Z2n-Supergeometry I: Manifolds and Morphisms

Abstract

In Physics and in Mathematics Z2n-gradings, n ≥ 2, do appear quite frequently. The corresponding sign rules are determined by the `scalar product' of the involved Z2n-degrees. The present paper is the first of a series on Z2n-Supergeometry. The new theory exhibits challenging differences with the classical one: nonzero degree even coordinates are not nilpotent, and even (resp., odd) coordinates do not necessarily commute (resp., anticommute) pairwise (the parity is the parity of the total degree). It is based on the hierarchy: ` Z20-Supergeometry (classical differential Geometry) contains the germ of Z21-Supergeometry (standard Supergeometry), which in turn contains the sprout of Z22-Supergeometry, etc.' The Z2n-supergeometric viewpoint provides deeper insight and simplified solutions; interesting relations with Quantum Field Theory and Quantum Mechanics are expected.
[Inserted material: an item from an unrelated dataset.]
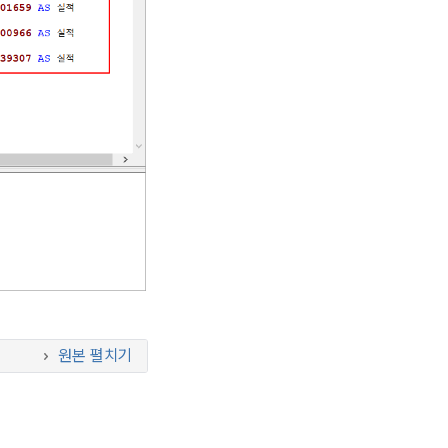
원본 펼치기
In this article, we define Z2n-supermanifolds and provide examples in the atlas, the ringed space and coordinate settings. We thus show that formal series are the appropriate substitute for nilpotency. Moreover, the category of Z2n-supermanifolds is closed with respect to the tangent and cotangent functors. The fundamental theorem describing supermorphisms in terms of coordinates is extended to the Z2n-context.